Mécontentement des travailleurs

Au cours de l'industrialisation de la Russie à la fin du XIXe siècle, une nouvelle classe ouvrière vit le jour, particulièrement nombreuse dans les industries métallurgique et textile. D'autres secteurs, tels que les mines de charbon, l'imprimerie, les docks et la fabrication d'outils, virent également émerger une classe ouvrière de plus en plus consciente de son existence. Au début du XXe siècle, la classe ouvrière, souvent appelée "prolétariat", était devenue une composante identifiable de la société russe.

La nouvelle classe ouvrière se tourna vers un modèle de représentation entièrement nouveau.
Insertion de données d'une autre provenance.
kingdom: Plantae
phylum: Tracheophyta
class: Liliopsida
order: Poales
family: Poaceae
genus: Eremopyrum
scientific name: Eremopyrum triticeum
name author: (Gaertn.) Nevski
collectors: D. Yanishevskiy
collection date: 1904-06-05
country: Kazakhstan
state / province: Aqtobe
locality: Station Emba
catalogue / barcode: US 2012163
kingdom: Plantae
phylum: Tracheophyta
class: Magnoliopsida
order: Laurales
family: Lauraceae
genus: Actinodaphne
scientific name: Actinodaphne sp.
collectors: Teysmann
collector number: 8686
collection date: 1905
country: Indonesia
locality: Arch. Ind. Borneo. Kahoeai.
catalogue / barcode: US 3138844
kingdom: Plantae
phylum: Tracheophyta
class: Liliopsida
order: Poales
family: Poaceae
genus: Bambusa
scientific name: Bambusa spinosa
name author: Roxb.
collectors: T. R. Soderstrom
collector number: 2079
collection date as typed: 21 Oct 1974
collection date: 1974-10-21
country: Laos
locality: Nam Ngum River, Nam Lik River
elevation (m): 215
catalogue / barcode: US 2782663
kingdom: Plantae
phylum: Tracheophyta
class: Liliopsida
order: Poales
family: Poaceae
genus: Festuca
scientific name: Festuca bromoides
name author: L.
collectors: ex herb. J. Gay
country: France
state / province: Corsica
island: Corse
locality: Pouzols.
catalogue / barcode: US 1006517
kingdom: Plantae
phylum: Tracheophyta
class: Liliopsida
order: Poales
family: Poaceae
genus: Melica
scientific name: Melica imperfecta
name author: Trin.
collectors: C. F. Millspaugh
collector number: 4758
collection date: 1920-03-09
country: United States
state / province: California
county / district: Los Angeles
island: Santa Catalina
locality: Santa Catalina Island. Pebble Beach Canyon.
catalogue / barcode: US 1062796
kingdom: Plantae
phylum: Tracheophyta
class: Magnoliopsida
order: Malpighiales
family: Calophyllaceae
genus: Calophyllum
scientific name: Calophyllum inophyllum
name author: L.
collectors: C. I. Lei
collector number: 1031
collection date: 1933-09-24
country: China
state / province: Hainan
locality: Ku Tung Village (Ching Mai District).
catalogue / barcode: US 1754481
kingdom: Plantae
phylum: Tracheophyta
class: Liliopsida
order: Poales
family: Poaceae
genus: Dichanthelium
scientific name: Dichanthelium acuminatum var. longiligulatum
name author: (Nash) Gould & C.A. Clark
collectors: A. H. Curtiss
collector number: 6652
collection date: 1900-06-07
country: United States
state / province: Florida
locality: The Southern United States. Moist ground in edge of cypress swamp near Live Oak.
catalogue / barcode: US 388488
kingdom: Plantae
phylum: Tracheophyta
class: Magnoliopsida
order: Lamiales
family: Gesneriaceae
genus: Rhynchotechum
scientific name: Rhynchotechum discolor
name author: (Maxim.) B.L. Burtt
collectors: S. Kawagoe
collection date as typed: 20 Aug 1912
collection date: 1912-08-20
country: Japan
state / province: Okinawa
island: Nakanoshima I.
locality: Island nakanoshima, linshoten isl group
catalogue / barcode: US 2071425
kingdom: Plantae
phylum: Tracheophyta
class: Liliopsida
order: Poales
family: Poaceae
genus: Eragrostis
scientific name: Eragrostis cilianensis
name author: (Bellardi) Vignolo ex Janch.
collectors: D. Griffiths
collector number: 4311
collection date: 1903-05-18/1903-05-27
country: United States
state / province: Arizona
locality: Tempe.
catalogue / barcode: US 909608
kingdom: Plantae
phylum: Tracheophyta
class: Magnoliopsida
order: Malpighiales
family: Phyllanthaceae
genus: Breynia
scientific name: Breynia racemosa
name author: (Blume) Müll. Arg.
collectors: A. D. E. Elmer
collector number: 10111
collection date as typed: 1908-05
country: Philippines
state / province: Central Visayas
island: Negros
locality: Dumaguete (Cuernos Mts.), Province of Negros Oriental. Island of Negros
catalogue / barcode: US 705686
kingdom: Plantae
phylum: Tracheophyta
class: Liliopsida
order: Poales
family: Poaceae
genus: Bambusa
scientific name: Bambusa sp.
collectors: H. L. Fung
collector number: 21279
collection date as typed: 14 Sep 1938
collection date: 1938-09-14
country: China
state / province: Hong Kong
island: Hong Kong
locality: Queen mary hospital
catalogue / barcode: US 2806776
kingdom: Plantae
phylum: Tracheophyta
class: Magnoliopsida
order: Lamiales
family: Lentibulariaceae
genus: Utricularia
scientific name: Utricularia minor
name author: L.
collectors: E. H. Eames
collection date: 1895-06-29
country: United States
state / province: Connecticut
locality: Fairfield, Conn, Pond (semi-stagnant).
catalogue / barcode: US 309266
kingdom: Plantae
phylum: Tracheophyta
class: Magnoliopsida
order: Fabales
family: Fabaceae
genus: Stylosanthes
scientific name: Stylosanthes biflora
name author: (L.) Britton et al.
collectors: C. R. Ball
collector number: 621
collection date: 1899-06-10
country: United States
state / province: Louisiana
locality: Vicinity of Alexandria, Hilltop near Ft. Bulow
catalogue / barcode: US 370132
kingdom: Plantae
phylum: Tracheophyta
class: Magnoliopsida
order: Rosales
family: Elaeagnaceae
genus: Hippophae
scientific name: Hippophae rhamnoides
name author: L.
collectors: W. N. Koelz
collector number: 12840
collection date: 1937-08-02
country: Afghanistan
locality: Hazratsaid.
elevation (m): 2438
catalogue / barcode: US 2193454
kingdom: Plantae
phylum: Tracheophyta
La Russie connut une récession économique entre 1901 et 1905, qui eut des conséquences particulières pour les classes ouvrières. En effet, les travailleurs avaient de nombreux griefs: ils détestaient leurs contremaîtres, les règlements d'usine impopulaires avec leurs innombrables amendes potentielles, les machines dangereuses, les journées de travail de 12 heures (voire 17 heures) et les bas salaires causés par une inflation élevée. Les ouvriers voulaient le droit de former des syndicats sans restrictions et de bénéficier d'une assurance contre les accidents. Ils réclamaient également des libertés plus étendues, telles que le droit de réunion et d'association, ainsi qu'une plus grande liberté de la presse. Les ouvriers voulaient que la police secrète du tsar cesse de s'ingérer dans leurs affaires. Enfin, les quartiers ouvriers des grandes villes n'étaient souvent guère mieux que des bidonvilles. Le régime impérial dirigé par le tsar Nicolas II (r. de 1894 à 1917) était tenu pour responsable de ces problèmes, ou du moins de ne rien faire pour les résoudre. De plus, la défaite de la Russie dans la guerre russo-japonaise (1904-1905) aggrava le malheur de ceux qui réclamaient des changements et ébranla davantage encore le prestige du tsar.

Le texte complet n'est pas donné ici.